- Your instructions
Count the lines below that hold "where". Give the number without comment.

- Record extracts
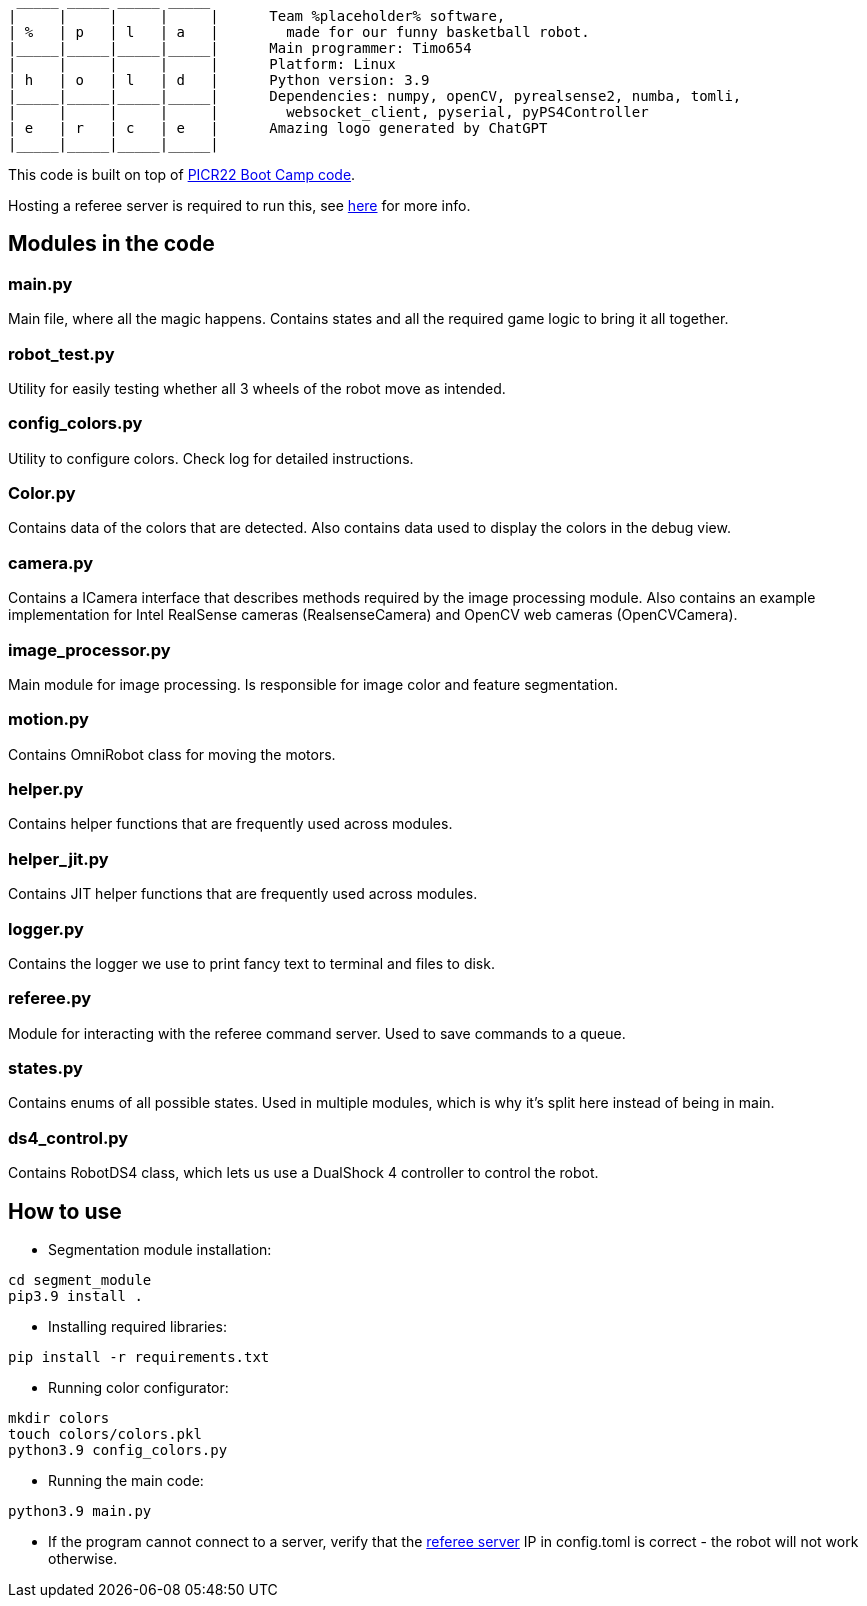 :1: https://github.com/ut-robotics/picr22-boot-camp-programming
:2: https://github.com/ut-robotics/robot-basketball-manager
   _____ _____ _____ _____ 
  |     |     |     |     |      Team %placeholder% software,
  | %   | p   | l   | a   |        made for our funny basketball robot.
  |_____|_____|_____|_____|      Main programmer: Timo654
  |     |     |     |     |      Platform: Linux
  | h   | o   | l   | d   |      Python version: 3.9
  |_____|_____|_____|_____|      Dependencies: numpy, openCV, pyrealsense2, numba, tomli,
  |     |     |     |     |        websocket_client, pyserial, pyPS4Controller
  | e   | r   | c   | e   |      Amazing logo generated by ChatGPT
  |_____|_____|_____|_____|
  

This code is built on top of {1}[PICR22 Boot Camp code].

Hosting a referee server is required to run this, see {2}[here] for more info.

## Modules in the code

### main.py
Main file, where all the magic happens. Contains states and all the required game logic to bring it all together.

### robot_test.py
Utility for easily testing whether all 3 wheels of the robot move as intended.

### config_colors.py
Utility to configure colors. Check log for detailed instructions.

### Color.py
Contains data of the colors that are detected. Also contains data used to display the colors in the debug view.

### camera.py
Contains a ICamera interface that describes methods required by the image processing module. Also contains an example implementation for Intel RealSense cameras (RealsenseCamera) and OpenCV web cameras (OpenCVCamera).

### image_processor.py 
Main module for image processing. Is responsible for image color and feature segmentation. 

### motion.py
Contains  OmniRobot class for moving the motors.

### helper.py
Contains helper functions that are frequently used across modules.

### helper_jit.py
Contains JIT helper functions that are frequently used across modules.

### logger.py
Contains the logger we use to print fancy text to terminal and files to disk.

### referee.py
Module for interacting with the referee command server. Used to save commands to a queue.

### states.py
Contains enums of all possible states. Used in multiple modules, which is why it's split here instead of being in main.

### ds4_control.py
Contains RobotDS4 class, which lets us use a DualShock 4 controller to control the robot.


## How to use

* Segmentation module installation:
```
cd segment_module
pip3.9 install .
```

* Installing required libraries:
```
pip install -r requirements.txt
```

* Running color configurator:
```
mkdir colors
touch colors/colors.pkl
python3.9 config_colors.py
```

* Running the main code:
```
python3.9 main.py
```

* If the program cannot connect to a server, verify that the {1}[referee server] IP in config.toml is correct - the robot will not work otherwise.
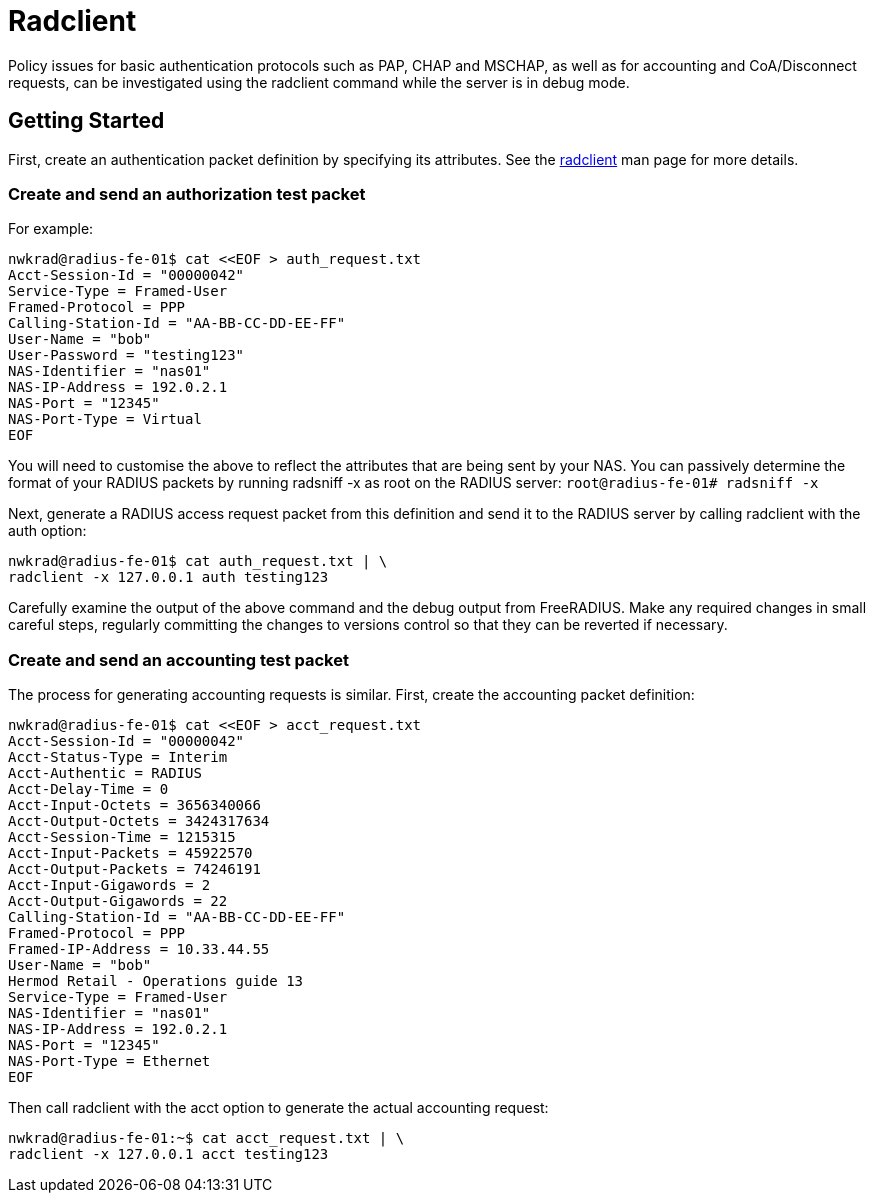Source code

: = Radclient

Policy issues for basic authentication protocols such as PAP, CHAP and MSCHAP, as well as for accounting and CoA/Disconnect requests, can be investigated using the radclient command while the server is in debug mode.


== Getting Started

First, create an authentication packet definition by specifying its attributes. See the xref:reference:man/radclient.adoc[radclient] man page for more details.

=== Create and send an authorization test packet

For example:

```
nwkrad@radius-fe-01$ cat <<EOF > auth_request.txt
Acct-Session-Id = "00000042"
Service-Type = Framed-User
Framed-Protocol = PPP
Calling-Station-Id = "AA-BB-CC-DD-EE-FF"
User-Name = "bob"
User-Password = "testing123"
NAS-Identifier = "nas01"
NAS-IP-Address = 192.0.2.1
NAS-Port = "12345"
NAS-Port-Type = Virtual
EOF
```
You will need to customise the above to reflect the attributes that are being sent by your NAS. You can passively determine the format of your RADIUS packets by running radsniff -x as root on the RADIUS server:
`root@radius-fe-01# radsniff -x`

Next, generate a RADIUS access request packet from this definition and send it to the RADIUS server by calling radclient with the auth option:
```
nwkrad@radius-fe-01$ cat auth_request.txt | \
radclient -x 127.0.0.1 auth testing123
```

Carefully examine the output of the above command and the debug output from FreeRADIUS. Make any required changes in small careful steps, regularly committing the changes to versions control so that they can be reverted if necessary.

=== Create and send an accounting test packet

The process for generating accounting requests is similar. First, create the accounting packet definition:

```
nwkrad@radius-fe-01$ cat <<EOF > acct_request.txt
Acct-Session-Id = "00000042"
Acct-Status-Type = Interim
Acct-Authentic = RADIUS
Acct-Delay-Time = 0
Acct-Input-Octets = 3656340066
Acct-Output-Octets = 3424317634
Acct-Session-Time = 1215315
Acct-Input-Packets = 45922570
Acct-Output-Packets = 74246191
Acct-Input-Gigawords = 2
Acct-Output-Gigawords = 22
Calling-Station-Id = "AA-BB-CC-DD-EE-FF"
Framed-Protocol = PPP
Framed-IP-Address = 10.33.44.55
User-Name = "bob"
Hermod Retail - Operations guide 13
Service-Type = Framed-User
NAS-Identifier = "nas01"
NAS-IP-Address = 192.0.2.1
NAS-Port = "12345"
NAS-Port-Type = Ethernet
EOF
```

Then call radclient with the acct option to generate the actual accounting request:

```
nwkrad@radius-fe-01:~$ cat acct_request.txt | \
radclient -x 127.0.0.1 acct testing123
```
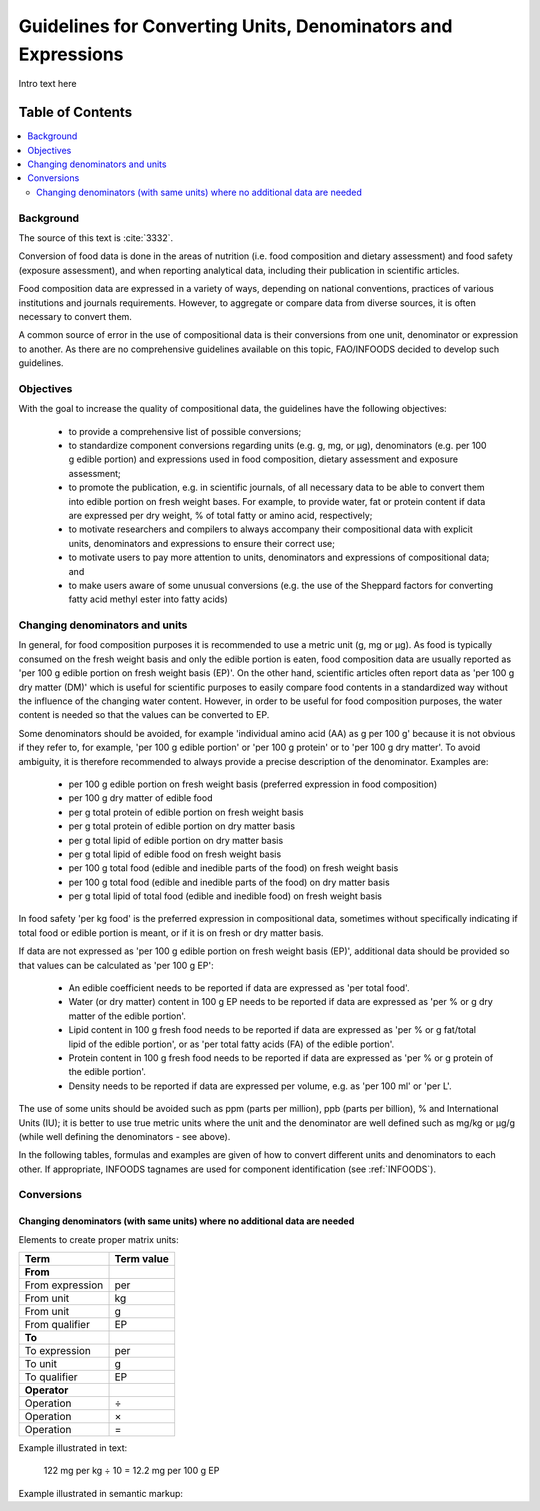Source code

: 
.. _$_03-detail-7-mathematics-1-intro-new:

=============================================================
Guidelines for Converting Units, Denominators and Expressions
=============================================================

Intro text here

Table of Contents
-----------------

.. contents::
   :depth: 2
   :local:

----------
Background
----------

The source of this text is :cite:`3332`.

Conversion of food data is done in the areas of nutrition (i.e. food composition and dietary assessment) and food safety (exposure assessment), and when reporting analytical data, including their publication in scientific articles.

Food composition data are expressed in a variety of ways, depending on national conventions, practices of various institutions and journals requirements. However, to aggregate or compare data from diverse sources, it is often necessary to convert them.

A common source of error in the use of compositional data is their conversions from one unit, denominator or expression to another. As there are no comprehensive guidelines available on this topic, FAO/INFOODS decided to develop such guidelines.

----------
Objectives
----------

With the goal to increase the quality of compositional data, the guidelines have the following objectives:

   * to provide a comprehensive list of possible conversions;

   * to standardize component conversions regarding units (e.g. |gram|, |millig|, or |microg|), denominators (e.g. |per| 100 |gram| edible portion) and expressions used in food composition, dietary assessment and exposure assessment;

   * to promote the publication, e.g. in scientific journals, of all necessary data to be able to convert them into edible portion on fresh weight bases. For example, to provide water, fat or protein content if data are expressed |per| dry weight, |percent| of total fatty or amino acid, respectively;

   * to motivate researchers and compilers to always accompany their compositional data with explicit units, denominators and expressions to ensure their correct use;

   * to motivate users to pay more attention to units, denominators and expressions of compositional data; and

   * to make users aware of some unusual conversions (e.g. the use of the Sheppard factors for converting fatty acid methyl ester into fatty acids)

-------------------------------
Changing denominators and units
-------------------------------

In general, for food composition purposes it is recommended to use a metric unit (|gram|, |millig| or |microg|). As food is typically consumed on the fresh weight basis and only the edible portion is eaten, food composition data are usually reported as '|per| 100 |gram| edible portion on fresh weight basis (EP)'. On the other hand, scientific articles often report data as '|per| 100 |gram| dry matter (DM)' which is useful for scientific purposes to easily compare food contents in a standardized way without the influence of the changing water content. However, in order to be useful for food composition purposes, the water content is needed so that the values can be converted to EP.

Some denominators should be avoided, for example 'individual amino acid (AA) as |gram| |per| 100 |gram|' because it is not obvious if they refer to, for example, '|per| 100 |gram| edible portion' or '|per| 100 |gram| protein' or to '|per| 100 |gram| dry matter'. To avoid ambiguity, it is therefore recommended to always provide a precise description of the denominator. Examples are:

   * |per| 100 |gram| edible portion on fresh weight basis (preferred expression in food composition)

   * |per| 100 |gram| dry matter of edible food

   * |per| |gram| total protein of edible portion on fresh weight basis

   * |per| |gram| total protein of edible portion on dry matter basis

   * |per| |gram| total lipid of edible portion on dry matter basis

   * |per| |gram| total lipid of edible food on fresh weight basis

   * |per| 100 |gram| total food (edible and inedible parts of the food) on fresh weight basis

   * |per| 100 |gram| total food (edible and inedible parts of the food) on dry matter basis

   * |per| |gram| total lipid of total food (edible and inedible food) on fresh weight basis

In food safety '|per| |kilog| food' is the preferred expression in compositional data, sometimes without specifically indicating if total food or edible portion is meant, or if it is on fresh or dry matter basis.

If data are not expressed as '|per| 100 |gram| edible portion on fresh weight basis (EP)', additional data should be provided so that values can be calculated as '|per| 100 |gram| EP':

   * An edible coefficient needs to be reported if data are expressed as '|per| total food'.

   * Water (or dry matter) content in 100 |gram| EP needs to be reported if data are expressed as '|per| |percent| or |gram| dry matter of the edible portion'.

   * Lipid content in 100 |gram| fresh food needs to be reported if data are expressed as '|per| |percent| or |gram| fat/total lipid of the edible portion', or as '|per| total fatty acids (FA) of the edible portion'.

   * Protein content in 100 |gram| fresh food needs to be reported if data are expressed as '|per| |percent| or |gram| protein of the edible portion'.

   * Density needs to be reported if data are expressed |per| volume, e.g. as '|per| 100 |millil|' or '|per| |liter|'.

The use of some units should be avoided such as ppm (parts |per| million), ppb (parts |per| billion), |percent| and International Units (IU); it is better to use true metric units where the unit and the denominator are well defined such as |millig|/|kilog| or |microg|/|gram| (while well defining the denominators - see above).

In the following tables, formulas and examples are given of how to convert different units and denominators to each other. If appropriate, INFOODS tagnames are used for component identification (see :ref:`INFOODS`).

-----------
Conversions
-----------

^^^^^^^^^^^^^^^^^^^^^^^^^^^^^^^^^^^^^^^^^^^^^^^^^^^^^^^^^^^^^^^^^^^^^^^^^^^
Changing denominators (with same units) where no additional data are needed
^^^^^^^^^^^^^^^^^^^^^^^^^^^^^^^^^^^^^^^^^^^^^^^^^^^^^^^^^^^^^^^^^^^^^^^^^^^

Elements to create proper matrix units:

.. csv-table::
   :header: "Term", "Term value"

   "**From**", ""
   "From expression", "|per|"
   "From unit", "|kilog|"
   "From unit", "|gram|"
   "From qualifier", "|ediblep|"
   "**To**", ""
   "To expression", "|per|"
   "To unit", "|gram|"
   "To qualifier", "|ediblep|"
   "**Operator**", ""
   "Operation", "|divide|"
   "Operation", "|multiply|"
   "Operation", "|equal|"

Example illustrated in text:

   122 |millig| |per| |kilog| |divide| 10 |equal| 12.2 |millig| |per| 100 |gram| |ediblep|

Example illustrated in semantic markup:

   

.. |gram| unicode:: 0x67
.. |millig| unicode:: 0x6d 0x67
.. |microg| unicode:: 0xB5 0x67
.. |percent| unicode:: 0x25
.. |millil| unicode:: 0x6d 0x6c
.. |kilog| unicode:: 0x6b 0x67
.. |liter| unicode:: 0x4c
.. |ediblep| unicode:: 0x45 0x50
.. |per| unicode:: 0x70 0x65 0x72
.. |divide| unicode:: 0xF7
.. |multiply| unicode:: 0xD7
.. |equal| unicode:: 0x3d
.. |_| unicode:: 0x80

- Written solution
3